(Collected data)
BEGIN

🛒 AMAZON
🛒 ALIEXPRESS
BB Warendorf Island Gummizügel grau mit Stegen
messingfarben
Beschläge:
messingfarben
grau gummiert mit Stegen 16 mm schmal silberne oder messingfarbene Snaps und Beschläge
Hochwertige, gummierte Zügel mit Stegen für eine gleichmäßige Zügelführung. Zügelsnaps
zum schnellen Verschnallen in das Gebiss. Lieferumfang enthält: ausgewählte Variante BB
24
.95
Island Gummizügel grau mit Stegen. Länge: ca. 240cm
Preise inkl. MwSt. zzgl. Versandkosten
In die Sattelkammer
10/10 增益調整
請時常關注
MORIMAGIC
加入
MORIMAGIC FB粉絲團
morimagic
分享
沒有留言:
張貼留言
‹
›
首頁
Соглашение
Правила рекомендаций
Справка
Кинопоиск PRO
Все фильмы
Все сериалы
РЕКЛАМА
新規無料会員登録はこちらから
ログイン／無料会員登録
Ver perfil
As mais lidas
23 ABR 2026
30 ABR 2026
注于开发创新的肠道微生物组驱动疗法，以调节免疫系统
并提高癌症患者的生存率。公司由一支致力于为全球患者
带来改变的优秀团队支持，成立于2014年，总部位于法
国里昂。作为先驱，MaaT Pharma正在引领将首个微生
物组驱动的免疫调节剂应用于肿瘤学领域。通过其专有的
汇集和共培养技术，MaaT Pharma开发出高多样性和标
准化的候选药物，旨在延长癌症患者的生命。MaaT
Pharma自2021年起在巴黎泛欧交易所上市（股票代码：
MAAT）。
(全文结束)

END
BEGIN

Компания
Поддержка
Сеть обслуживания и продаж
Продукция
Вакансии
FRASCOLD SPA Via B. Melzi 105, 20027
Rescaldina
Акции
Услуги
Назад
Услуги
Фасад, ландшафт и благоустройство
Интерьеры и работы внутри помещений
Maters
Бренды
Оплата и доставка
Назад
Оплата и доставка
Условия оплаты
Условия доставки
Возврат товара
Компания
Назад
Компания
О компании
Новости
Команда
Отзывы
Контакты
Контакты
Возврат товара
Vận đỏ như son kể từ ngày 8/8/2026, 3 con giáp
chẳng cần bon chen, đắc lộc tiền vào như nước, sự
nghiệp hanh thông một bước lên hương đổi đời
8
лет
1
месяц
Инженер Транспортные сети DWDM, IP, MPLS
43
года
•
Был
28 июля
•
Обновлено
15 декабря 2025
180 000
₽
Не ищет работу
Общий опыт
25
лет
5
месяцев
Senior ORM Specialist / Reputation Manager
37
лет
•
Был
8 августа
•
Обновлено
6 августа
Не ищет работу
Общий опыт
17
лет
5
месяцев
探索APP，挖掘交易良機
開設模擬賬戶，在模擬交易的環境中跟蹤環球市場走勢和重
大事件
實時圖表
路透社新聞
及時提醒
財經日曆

END
BEGIN

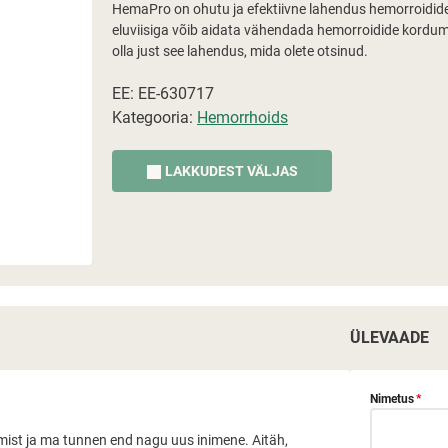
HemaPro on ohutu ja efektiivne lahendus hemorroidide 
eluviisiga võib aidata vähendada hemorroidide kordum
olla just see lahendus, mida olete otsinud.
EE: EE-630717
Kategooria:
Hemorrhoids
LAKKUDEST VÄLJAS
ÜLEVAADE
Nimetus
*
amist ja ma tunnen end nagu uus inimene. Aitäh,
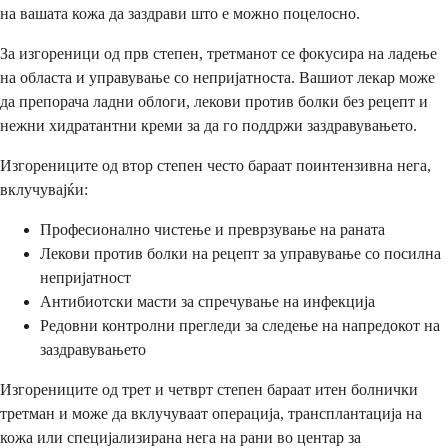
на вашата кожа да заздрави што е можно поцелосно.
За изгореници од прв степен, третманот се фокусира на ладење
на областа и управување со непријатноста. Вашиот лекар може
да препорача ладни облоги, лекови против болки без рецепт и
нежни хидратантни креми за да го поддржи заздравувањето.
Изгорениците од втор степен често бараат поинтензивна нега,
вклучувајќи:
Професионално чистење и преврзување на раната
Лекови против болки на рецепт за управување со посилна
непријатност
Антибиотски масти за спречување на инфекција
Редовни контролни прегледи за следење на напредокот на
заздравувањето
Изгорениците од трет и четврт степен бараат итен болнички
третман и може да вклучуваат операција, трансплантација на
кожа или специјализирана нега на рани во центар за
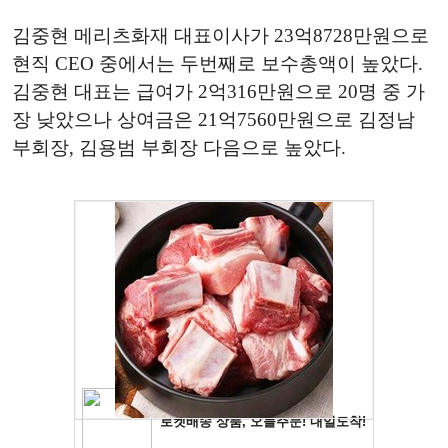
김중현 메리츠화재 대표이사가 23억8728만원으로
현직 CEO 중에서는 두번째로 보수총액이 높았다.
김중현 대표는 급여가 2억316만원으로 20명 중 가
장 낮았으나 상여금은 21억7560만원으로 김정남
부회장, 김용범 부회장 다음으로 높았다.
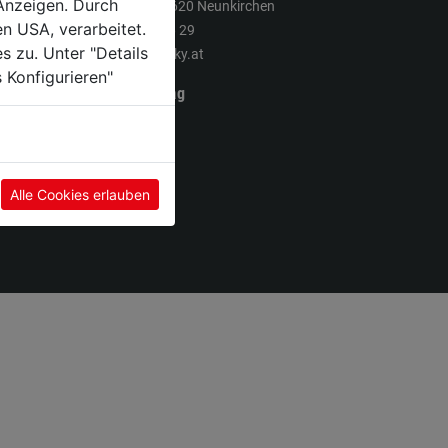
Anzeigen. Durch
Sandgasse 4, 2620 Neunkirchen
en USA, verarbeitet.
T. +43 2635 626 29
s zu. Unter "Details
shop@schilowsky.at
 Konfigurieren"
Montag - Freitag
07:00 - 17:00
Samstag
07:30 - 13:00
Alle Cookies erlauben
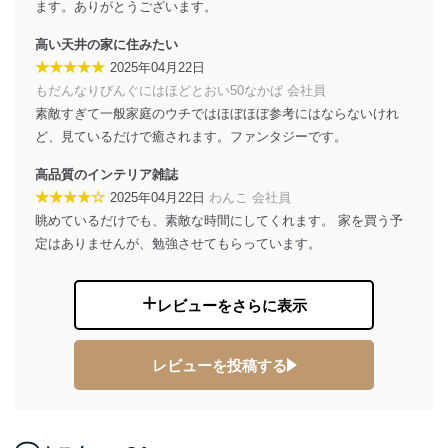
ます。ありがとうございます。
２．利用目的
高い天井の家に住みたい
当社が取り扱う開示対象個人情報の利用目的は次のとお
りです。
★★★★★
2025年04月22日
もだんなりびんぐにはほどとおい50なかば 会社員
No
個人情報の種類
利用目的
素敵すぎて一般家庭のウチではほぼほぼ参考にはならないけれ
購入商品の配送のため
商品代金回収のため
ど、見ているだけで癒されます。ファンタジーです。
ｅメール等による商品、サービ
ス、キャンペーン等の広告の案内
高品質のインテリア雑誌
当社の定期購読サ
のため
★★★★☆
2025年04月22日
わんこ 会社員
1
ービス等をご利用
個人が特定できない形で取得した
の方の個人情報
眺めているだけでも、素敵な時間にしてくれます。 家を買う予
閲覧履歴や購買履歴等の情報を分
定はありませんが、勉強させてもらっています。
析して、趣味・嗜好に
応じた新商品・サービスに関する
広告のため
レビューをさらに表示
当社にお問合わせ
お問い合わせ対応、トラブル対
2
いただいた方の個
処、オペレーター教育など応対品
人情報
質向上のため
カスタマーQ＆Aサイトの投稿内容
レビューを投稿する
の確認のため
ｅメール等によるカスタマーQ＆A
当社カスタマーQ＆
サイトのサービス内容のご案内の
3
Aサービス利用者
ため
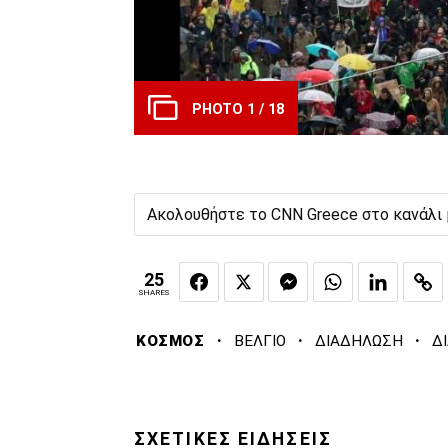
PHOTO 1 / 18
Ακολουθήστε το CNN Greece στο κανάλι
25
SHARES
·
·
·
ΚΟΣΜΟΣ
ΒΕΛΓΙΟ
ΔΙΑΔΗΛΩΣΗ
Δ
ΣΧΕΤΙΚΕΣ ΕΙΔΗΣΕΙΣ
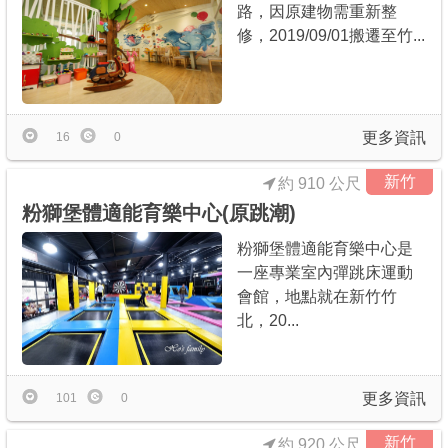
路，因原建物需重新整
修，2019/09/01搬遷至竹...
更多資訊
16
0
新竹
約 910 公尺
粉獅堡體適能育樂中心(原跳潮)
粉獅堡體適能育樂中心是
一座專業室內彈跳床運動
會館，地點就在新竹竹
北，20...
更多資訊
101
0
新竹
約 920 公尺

END

**WHAT YOU NEED TO DO:** The lines to set down run from the line with "EE: EE-630717" up to and including the line with "眺めているだけでも、素敵な時間にしてくれます。 家を買う予" in the entries above. Reproduce them exactly, with no pictures.

**SOLUTION TO THE EXERCISE:**
EE: EE-630717
Kategooria:
Hemorrhoids
LAKKUDEST VÄLJAS
ÜLEVAADE
Nimetus
*
amist ja ma tunnen end nagu uus inimene. Aitäh,
на вашата кожа да заздрави што е можно поцелосно.
За изгореници од прв степен, третманот се фокусира на ладење
на областа и управување со непријатноста. Вашиот лекар може
да препорача ладни облоги, лекови против болки без рецепт и
нежни хидратантни креми за да го поддржи заздравувањето.
Изгорениците од втор степен често бараат поинтензивна нега,
вклучувајќи:
Професионално чистење и преврзување на раната
Лекови против болки на рецепт за управување со посилна
непријатност
Антибиотски масти за спречување на инфекција
Редовни контролни прегледи за следење на напредокот на
заздравувањето
Изгорениците од трет и четврт степен бараат итен болнички
третман и може да вклучуваат операција, трансплантација на
кожа или специјализирана нега на рани во центар за
김중현 메리츠화재 대표이사가 23억8728만원으로
현직 CEO 중에서는 두번째로 보수총액이 높았다.
김중현 대표는 급여가 2억316만원으로 20명 중 가
장 낮았으나 상여금은 21억7560만원으로 김정남
부회장, 김용범 부회장 다음으로 높았다.
Anzeigen. Durch
Sandgasse 4, 2620 Neunkirchen
en USA, verarbeitet.
T. +43 2635 626 29
s zu. Unter "Details
shop@schilowsky.at
 Konfigurieren"
Montag - Freitag
07:00 - 17:00
Samstag
07:30 - 13:00
Alle Cookies erlauben
ます。ありがとうございます。
２．利用目的
高い天井の家に住みたい
当社が取り扱う開示対象個人情報の利用目的は次のとお
りです。
★★★★★
2025年04月22日
もだんなりびんぐにはほどとおい50なかば 会社員
No
個人情報の種類
利用目的
素敵すぎて一般家庭のウチではほぼほぼ参考にはならないけれ
購入商品の配送のため
商品代金回収のため
ど、見ているだけで癒されます。ファンタジーです。
ｅメール等による商品、サービ
ス、キャンペーン等の広告の案内
高品質のインテリア雑誌
当社の定期購読サ
のため
★★★★☆
2025年04月22日
わんこ 会社員
1
ービス等をご利用
個人が特定できない形で取得した
の方の個人情報
眺めているだけでも、素敵な時間にしてくれます。 家を買う予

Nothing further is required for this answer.